Nikki Grant has never been strapped for cash, even though she retired a decade ago.
The $900-a-month Social Security payments she collects after a career as a registered nurse--coupled with earnings from her modest investments--have allowed her to eat well, take some classes and enjoy an out-of-state trip now and then.
But until last year, the 78-year-old'sfinancial situation wasn't entirely comfortable, either.
Although Grant paid off the mortgage on her Long Beach home years ago, she didn't have enough money to travel as often as she'd like, help her kids and--in her own words--"do all the fun things that I've always wanted to do."
"I had all this equity tied up in my house, but I couldn't do anything with it," Grant said. "It was like having a bunch of money in the bank, but not being able to touch it."
All that changed last August, when Grant's daughter persuaded her to take out a reverse mortgage, a special type of loan for house-rich but cash-poor homeowners.
Grant opted for a "tenure" loan, one of the three basic types of reverse mortgages. Now she gets an extra $989 each month to supplement her retirement income, and the money won't have to be paid back until she either sells her home or dies.
She also has a $50,000 reserve account that she can tap at any time.
The money has allowed Grant to fix up her house, pay for an operation to improve her eyesight and buy gifts for her children and grandchildren. And next year she plans to take an around-the-world cruise on a luxury ocean liner.
"Everything is just wonderful now," she said. "I'm not just 'getting by' anymore--my reverse mortgage has given me a whole new life."
Relatively few older homeowners--between 10,000 and 20,000 across the nation--have taken out these offbeat loans. But that number is certain to grow: More lenders are getting into the business each year, and the federal government has launched a program aimed at making as many as 25,000 more reverse mortgages over the next few years.
Meantime, the stigma that was once attached to "remortgaging" a home is starting to disappear--and that too is boosting the popularity of reverse mortgages.
"Older people aren't as hung up on leaving their homes to their kids as they used to be, and that opens up the possibility of tapping their equity," said Jon Pynoos, a professor at USC's Andrus School of Gerontology.
"Even older people who are pretty comfortable are starting to look at their equity as a means of enjoying their life in retirement more. A reverse mortgage can let them do things that they otherwise couldn't do."
There are three basic types of reverse mortgages. The most common type is the "tenure" loan: It guarantees that you'll continue receiving a preset monthly stipend for as long as you live in the house. If you die, the money will be repaid by your estate.
A "term" loan, on the other hand, provides you with monthly stipends only for a specified period of time--usually between five and 12 years.
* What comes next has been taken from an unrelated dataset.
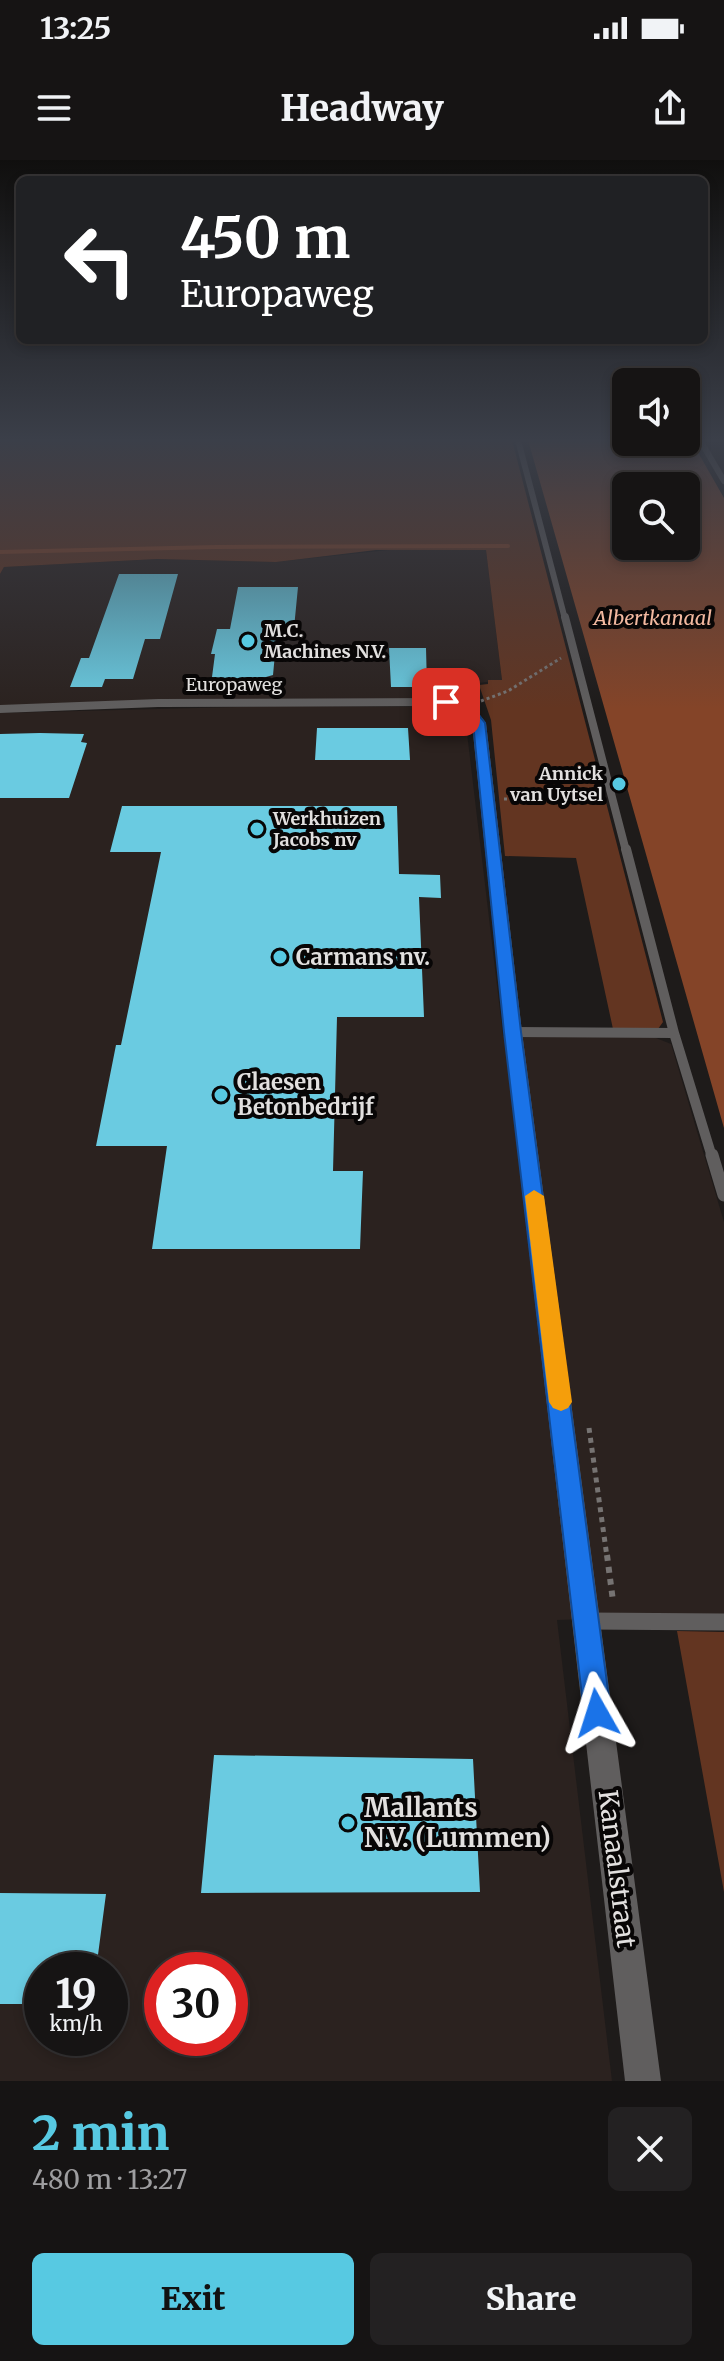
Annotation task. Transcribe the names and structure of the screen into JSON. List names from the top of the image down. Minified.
{"streets":{"street":["Europaweg","Kanaalstraat"]},"crossings":[["Europaweg","Kanaalstraat"]],"water":["Albertkanaal"],"places":["M.C. Machines N.V.","Annick van Uytsel","Werkhuizen Jacobs nv","Carmans nv.","Claesen Betonbedrijf","Mallants N.V. (Lummen)"],"page":{"status":"13:25","header":"Headway","turn":["450 m","Europaweg"],"speed":"19 km/h","limit":"30","heading":["2 min","480 m · 13:27"],"buttons":["Exit","Share"]}}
When the term is up, the stipends stop and the money must usually be repaid--along with the interest that has accrued--in a lump sum.
The third type of reverse mortgage basically works like a line of credit: You simply draw down the money whenever you need it.
Exactly how much you'll be able to borrow under any of the three plans will be determined primarily by your age, the value of your home and the amount of equity you have in it.
Your age is a factor because reverse-mortgage lenders use actuarial tables when setting their monthly stipends.
Statistics show that the typical American woman lives to about 79, while the typical male lives to about 72. So you would be entitled to a much higher monthly stipend at 70 than at 62.
"The formula is pretty simple: The older you are, the more money you can get each month," said Ken Schloen, president of the nonprofit National Center for Home Equity Conversion in Marshall, Minn.
'That's why reverse mortgages appeal most to people in their 70s or 80s instead of people in their 60s. A lot of people in their 60s look at how expensive these loans can be and the paltry stipends they'd get, and they just say, 'Forget about it.' "
The value of your house and the amount of equity you have in it are factors because your home will be used to collateralize the reverse-mortgage loan.
Understandably, a lender wouldn't want to take the chance of giving you, say, $200,000 over the life of the loan if your house is worth only $100,000.
Deciding which of the three types of loans to choose depends on a variety of factors. One key consideration is the length of time you plan to stay in the home. Another is the amount of money you want to receive each month.
"If you want to supplement your retirement income for as long as you stay in the house, you'll probably want to choose a tenure loan that guarantees monthly payments until you move out or die," said Bronwyn Belling, a housing expert at the American Assn. of Retired Persons.